Diese Beispiele zeigen, dass ein gepflegter Featured-Bereich auf LinkedIn direkt zu messbaren Geschäftsergebnissen führen kann. Möchten Sie Ihr LinkedIn-Profil aufs nächste Level bringen? Entdecken Sie unsere 12 Tipps, um Ihre LinkedIn-Profil-Sichtbarkeit mit Keywords zu steigern und erhöhen Sie Ihre Reichweite.

Bonus-Tipps

  • Saisonale Rotation – Pinnen Sie einen Konferenzvortrag vor dem Event, tauschen Sie danach gegen ein Recap.
  • Persönliches Intro-Video – Ein 30-Sekunden-Clip kann Ihre Marke persönlicher machen als Text allein.
  • Social Proof zuerst aufbauen – Posten Sie etwas, warten Sie 24 Stunden auf Engagement und fügen Sie es dann zu Featured hinzu. Die Likes und Kommentare werden sichtbar sein.
  • Karussell-PDFs nutzen – LinkedIn rendert mehrseitige PDFs automatisch als durchblätterbare Karussells; ideal für Mini-Portfolios.
  • Mini-A/B-Strategie – Woche 1: Blog-Link mit auffälligem Vorschaubild; Woche 2: durch eine gedeckte Version ersetzen. Prüfen Sie, welches Design die höhere CTR bringt und behalten Sie den Gewinner.
  • Lead-Gen-Funnel – Präsentieren Sie einen „Gratis-Checklisten“-Post und darunter eine Case Study, die den Wert der Checkliste belegt – so bewegen sich Interessenten direkt im Profil von Awareness zu Consideration.
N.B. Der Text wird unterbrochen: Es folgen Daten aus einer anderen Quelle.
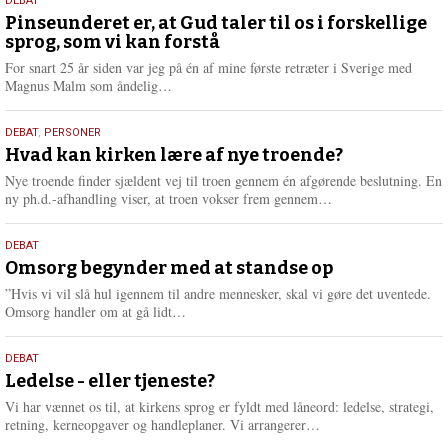
5.
DEBAT
august
Pinseunderet er, at Gud taler til os i forskellige
sprog, som vi kan forstå
2026
For snart 25 år siden var jeg på én af mine første retræter i Sverige med
L
Magnus Malm som åndelig…
æ
s
25.
DEBAT
,
PERSONER
m
juli
Hvad kan kirken lære af nye troende?
e
2026
r
Nye troende finder sjældent vej til troen gennem én afgørende beslutning. En
e
L
ny ph.d.-afhandling viser, at troen vokser frem gennem…
æ
s
9.
DEBAT
m
juli
Omsorg begynder med at standse op
e
2026
r
”Hvis vi vil slå hul igennem til andre mennesker, skal vi gøre det uventede.
e
L
Omsorg handler om at gå lidt…
æ
s
10.
DEBAT
m
juni
Ledelse - eller tjeneste?
e
2026
r
Vi har vænnet os til, at kirkens sprog er fyldt med låneord: ledelse, strategi,
e
L
retning, kerneopgaver og handleplaner. Vi arrangerer…
æ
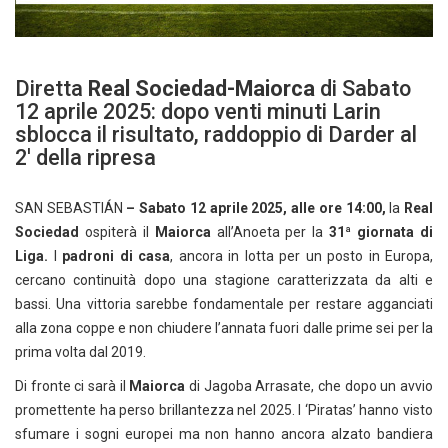
Diretta
Real Sociedad-Maiorca
di Sabato
12 aprile 2025: dopo venti minuti Larin
sblocca il risultato, raddoppio di Darder al
2′ della ripresa
SAN SEBASTIÁN
– Sabato 12 aprile 2025, alle ore 14:00,
la
Real
Sociedad
ospiterà il
Maiorca
all’Anoeta per la
31ª giornata di
Liga.
I
padroni di casa
, ancora in lotta per un posto in Europa,
cercano continuità dopo una stagione caratterizzata da alti e
bassi. Una vittoria sarebbe fondamentale per restare agganciati
alla zona coppe e non chiudere l’annata fuori dalle prime sei per la
prima volta dal 2019.
Di fronte ci sarà il
Maiorca
di Jagoba Arrasate, che dopo un avvio
promettente ha perso brillantezza nel 2025. I ‘Piratas’ hanno visto
sfumare i sogni europei ma non hanno ancora alzato bandiera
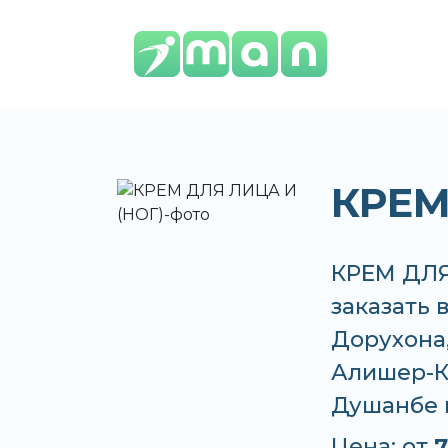
КРЕМ
КРЕМ ДЛЯ
заказать 
Дорухона,
Алишер-К,
Душанбе 
Цена: от
7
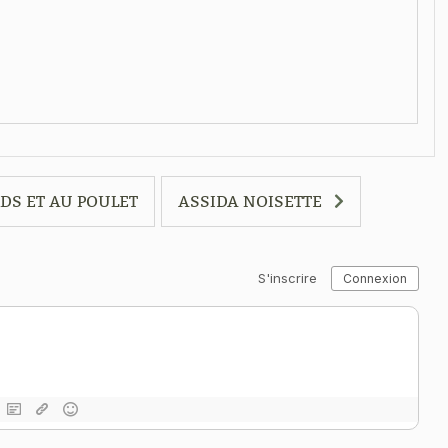
DS ET AU POULET
ASSIDA NOISETTE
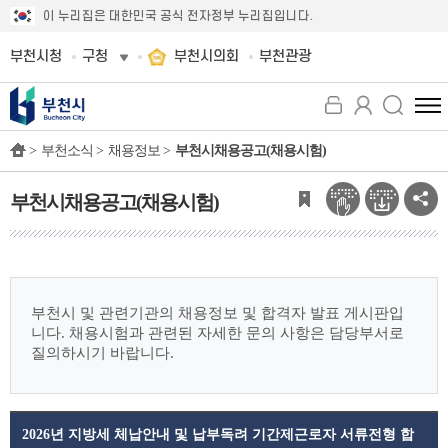
이 누리집은 대한민국 공식 전자정부 누리집입니다.
부천시청
구청
부천시의회
부천관광
전
체
>
부천소식 >
채용정보 >
부천시채용공고(채용시험)
메
뉴
보
부천시채용공고(채용시험)
기
부천시 및 관련기관의 채용정보 및 합격자 발표 게시판입
니다.
채용시험과 관련된 자세한 문의 사항은 담당부서로
질의하시기 바랍니다.
2026년 지방세 체납안내 및 납부독려 기간제근로자 서류전형 합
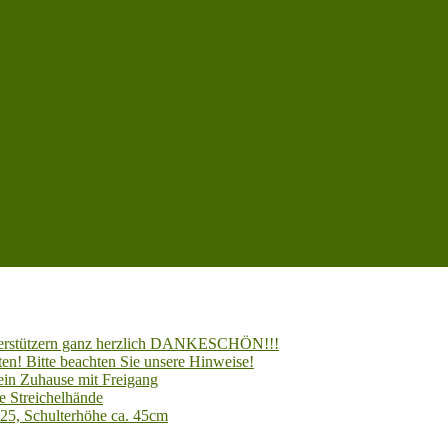
Unterstützern ganz herzlich DANKESCHÖN!!!
en! Bitte beachten Sie unsere Hinweise!
 ein Zuhause mit Freigang
e Streichelhände
025, Schulterhöhe ca. 45cm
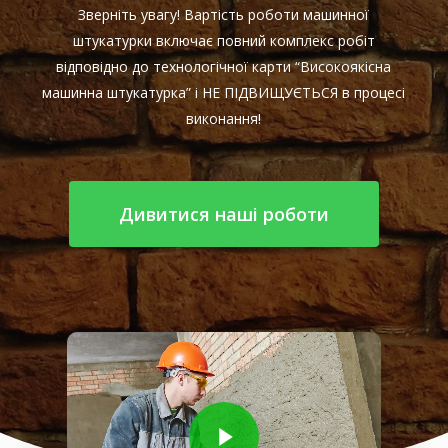
Зверніть увагу! Вартість роботи машинної
штукатурки включає повний комплекс робіт
відповідно до технологічної карти “Високоякісна
машинна штукатурка” і НЕ ПІДВИЩУЄТЬСЯ в процесі
виконання!
Дивитися наші роботи
Play Video
Play Video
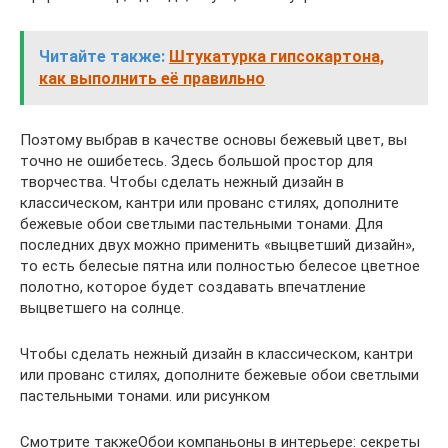
Читайте также:
Штукатурка гипсокартона,
как выполнить её правильно
Поэтому выбрав в качестве основы бежевый цвет, вы
точно не ошибетесь. Здесь большой простор для
творчества. Чтобы сделать нежный дизайн в
классическом, кантри или прованс стилях, дополните
бежевые обои светлыми пастельными тонами. Для
последних двух можно применить «выцветший дизайн»,
то есть белесые пятна или полностью белесое цветное
полотно, которое будет создавать впечатление
выцветшего на солнце.
Чтобы сделать нежный дизайн в классическом, кантри
или прованс стилях, дополните бежевые обои светлыми
пастельными тонами. или рисунком
Смотрите такжеОбои компаньоны в интерьере: секреты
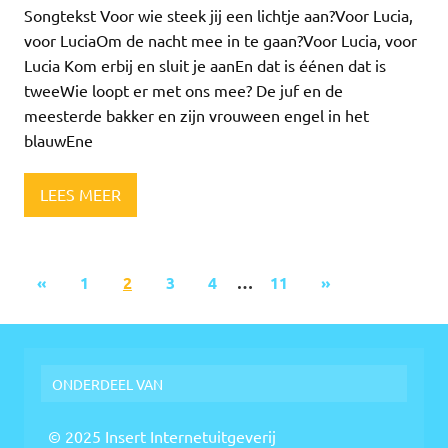
Songtekst Voor wie steek jij een lichtje aan?Voor Lucia,
voor LuciaOm de nacht mee in te gaan?Voor Lucia, voor
Lucia Kom erbij en sluit je aanEn dat is éénen dat is
tweeWie loopt er met ons mee? De juf en de
meesterde bakker en zijn vrouween engel in het
blauwEne
LEES MEER
«
1
2
3
4
…
11
»
ONDERDEEL VAN
© 2025 Insert Internetuitgeverij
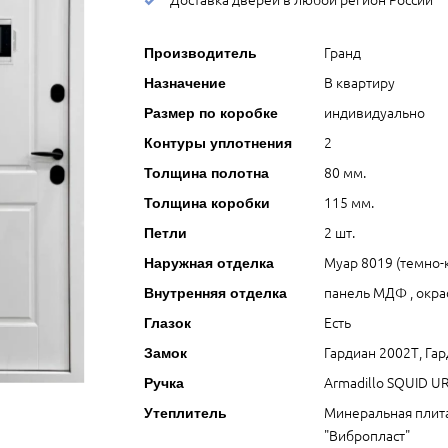
Гранд
Производитель
В квартиру
Назначение
индивидуально
Размер по коробке
2
Контуры уплотнения
80 мм.
Толщина полотна
115 мм.
Толщина коробки
2 шт.
Петли
Муар 8019 (темно
Наружная отделка
панель МДФ , окра
Внутренняя отделка
Есть
Глазок
Гардиан 2002Т, Га
Замок
Armadillo SQUID U
Ручка
Минеральная пли
Утеплитель
"Вибропласт"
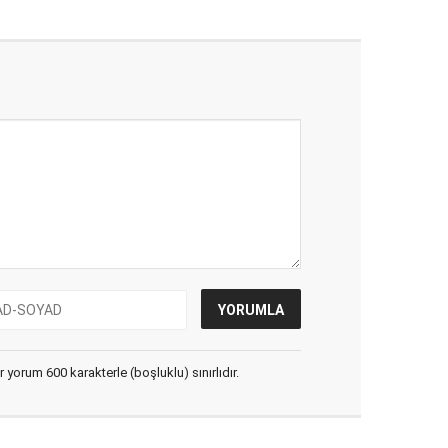
yorum 600 karakterle (boşluklu) sınırlıdır.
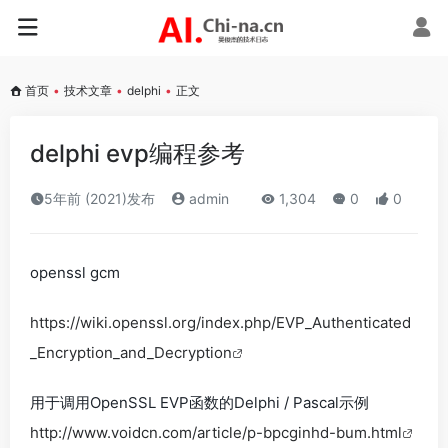
首页
•
技术文章
•
delphi
•
正文
delphi evp编程参考
5年前 (2021)发布
admin
1,304
0
0
openssl gcm
https://wiki.openssl.org/index.php/EVP_Authenticated
_Encryption_and_Decryption
用于调用OpenSSL EVP函数的Delphi / Pascal示例
http://www.voidcn.com/article/p-bpcginhd-bum.html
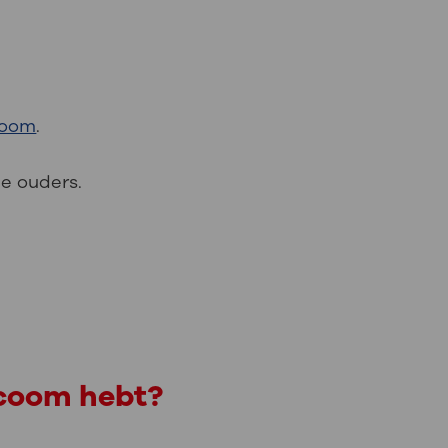
coom
.
je ouders.
ucoom hebt?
Fünf-Schritte-Micro-A/B-Test-Playbook

  1. Ziel: Mehr Klicks auf ein Case-Study-PDF.
  2. Hypothese: Eine Headline mit einer konkreten Zahl („+89 % ROI“) erzeugt mehr Interesse als eine generische.
  3. Variante A: Originaltitel; Variante B: Zahl im Titel.
  4. Metrik: Klickrate laut LinkedIn-Analytics nach 14 Tagen.
  5. Ergebnis: Wenn Variante B gewinnt (z. B. 4,6 % vs. 2,9 %), aktualisieren Sie das Live-Asset und dokumentieren Sie die Erkenntnis für künftige Inhalte.

Führen Sie diesen Zyklus vierteljährlich durch, damit Ihre Galerie datenbasiert und nicht bauchgesteuert bleibt.